**Problems and tasks**:
**1)** In the word-counting post, what does part (f) require of w?
**2)** Please quote the word-counting post, everything from "# Counting words" down to "are the same.".
**3)** Continue the word-counting post after its final line.

**Excerpt to read**:
↓↓↓

# Counting words from 3 letter alphabet based on various conditions.

Please let me know if you can find any mistakes and explain corrections to my work.

This exercise is verbatim a Discrete Math professor's assignment.
Let $$W= \lbrace w \in \lbrace a, b, c \rbrace ^∗: |w| = 8 \rbrace$$ Find the number of words $$w \in W$$ with the following properties. You response should include a boxed numerical answer (use a calculator if needed) and justification for how you computed it. [ He then elaborates on what quality answers look like, mostly asking to explain your reasoning.]

(a) No two adjacent characters in w are the same.
(b) w contains at most 2 different characters.
(c) w contains at least 5 b's.
(d) w matches the regular expression $$a^∗b^∗c^∗$$.
(e) Every a in w is to the left of every c in w.
(f) w contains the subword “cab” (in consecutive positions).

A. Number of choices for each position $$3 \cdot 2 \cdot 2 \cdot 2 \cdot 2 \cdot 2 \cdot 2 \cdot 2 = 3 \cdot 2^7$$

B. Consider the alphabet $$\lbrace d,e\rbrace$$. Count of 8 letter permutations from this alphabet is $$2^8$$ There are $$_{3}C_{2}$$ combinations from a,b,c to d, e. So $$2^8\cdot \space_{3}C_{2} = 768$$

C. Let n = count of b's, $$n \geq 5$$ Most 2's below are from a choice of a or c.

n Elaboration Count
5 (Count of locations for a,c) $$\cdot 2^{8-n}$$ See ** below. $$\space_{8}P_{5} \cdot 2^{8-5}$$
6, 7, 8 Similar, but use n $$\space_{8}P_{n} \cdot 2^{8-n}$$

** This count is
(8 choices for 1st a or c) $$\cdot$$ (7 choices for 2nd a or c) $$\cdot$$ (6 choices for 3rd a or c)

↑↑↑

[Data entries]
↓↓↓

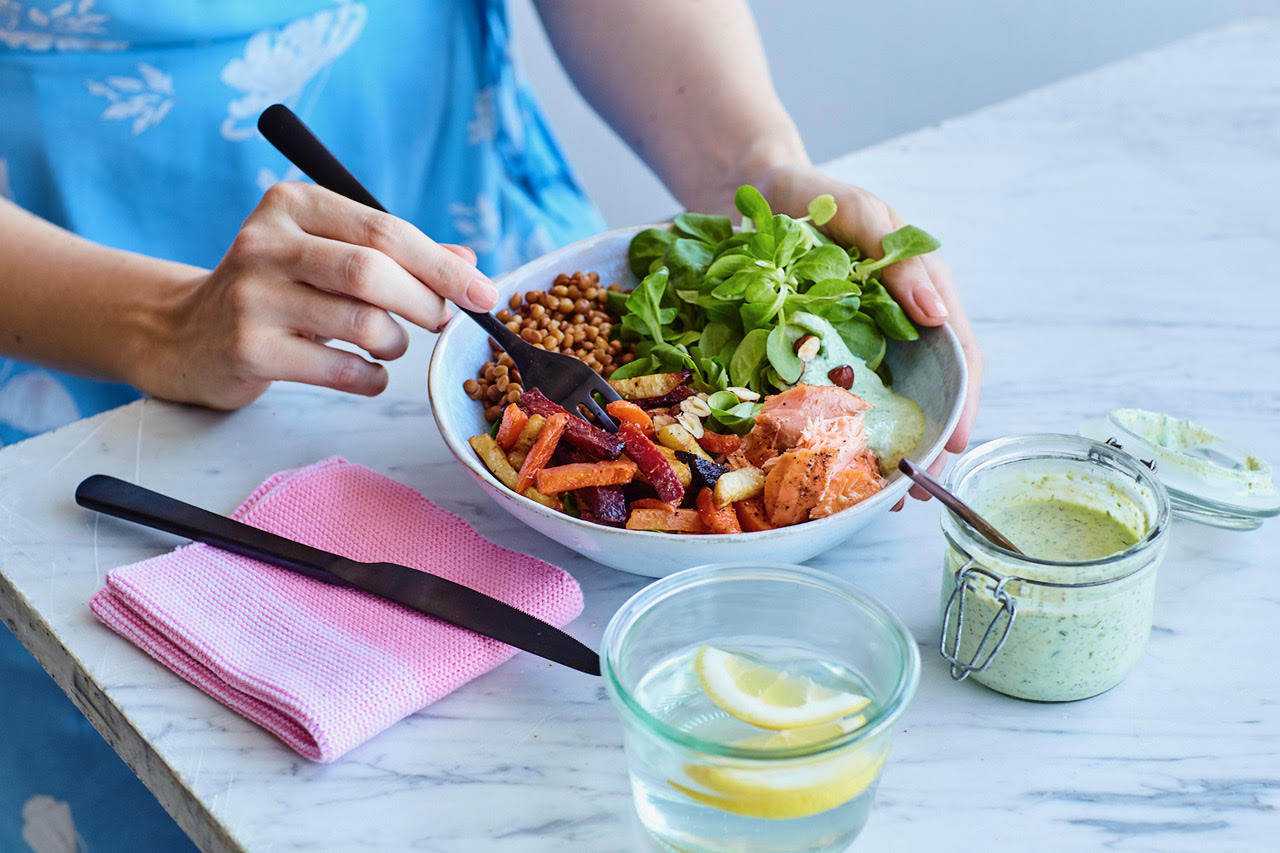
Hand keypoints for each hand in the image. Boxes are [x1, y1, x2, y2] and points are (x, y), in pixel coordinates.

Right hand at [134, 182, 496, 409]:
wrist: (187, 335)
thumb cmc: (278, 290)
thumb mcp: (328, 254)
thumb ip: (396, 255)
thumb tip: (469, 264)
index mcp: (292, 204)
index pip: (385, 230)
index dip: (443, 266)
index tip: (485, 295)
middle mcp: (266, 242)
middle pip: (373, 271)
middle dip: (426, 302)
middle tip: (443, 322)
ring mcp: (252, 296)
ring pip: (361, 322)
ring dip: (396, 342)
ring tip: (389, 345)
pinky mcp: (249, 349)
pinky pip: (340, 370)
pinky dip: (372, 378)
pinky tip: (368, 373)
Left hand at [755, 164, 983, 501]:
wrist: (755, 195)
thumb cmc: (816, 196)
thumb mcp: (861, 211)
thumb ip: (899, 256)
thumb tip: (937, 312)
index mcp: (920, 291)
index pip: (959, 353)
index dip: (962, 400)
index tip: (955, 441)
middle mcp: (897, 325)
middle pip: (928, 391)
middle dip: (927, 441)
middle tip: (916, 488)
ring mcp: (858, 342)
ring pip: (883, 404)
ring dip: (884, 449)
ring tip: (879, 495)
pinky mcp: (816, 353)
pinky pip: (832, 398)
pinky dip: (837, 432)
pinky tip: (830, 465)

↑↑↑

**Solved tasks**:
**1)** It requires that w contain the subword "cab" in consecutive positions.

**2)**
# Counting words from 3 letter alphabet based on various conditions.

Please let me know if you can find any mistakes and explain corrections to my work.

This exercise is verbatim a Discrete Math professor's assignment.
Let $$W= \lbrace w \in \lbrace a, b, c \rbrace ^∗: |w| = 8 \rbrace$$ Find the number of words $$w \in W$$ with the following properties. You response should include a boxed numerical answer (use a calculator if needed) and justification for how you computed it. [ He then elaborates on what quality answers look like, mostly asking to explain your reasoning.]

(a) No two adjacent characters in w are the same.

**3)**
$$\cdot 2^{8-n}$$ $$\space_{8}P_{n} \cdot 2^{8-n}$$ The sum is $$\sum_{i=5}^8 \space_{8}P_{i} \cdot 2^{8-i} = 2929$$

D. Essentially this is, where do we put the $$a \to b$$ transition, then where to put the $$b \to c$$ transition? I'll name the transition locations, $$0.5, 1.5, \dots 8.5$$ because they fall between letter positions, 1 to 8.

$$\begin{array}{c c} a \to b & \text{count of b \to c choices}\\ \hline 0.5 & 9\\ 1.5 & 8\\ 2.5 & 7\\ \vdots & \vdots\\ 8.5 & 1 \end{array}$$

$$\sum_{i=1}^9 i =45$$ I realize this can also be done with a stars and bars approach, but I'll study that more thoroughly later.

E. Essentially the alphabet is {ac, b} Let n = count of ac's.

$$\begin{array}{c c c} n & \text{letters in the word} & \text{count}\\ \hline 4 & ac, ac, ac, ac & 1\\ 3 & ac, ac, ac, b, b & \dfrac{5!}{3!2!}\\ 2 & ac, ac, b, b, b, b & \dfrac{6!}{4!2!}\\ 1 & ac, b, b, b, b, b, b & \dfrac{7!}{6!1!}\\ 0 & b^8 & 1 \end{array}$$

The sum is $$34$$.

F. Consider one "cab", for example cab_ ____, with 6 choices for where to put cab and $$3^5$$ choices for the other letters.

However, this includes duplicates of cab as in "cab cab _ _".

$$\begin{array}{c c} \text{first cab} & \text{first cab} \cdot \text{choices for second cab} \cdot \text{other letters} & \text{count}\\ cab \text{_____} & 1 \cdot 3 \cdot 3^2 & 27\\ \text{_} cab \text{___} & 1 \cdot 2 \cdot 3^2 & 18\\ \text{__} cab cab & 1 \cdot 1 \cdot 3^2 & 9 \end{array}$$

Count of words with two "cab"'s = $$27 + 18 + 9 = 54$$

[corrected previous $$3^6$$] (Count of one cab) minus (count of two cabs) is $$3^5 \cdot 6- 54 = 1404$$

Thankfully, there are at most two "cab"'s in an 8 letter word. Imagine the same question, but using "cac" instead of cab". This "cac", can overlap, as in "cacacac_" which has 3 "cac"'s.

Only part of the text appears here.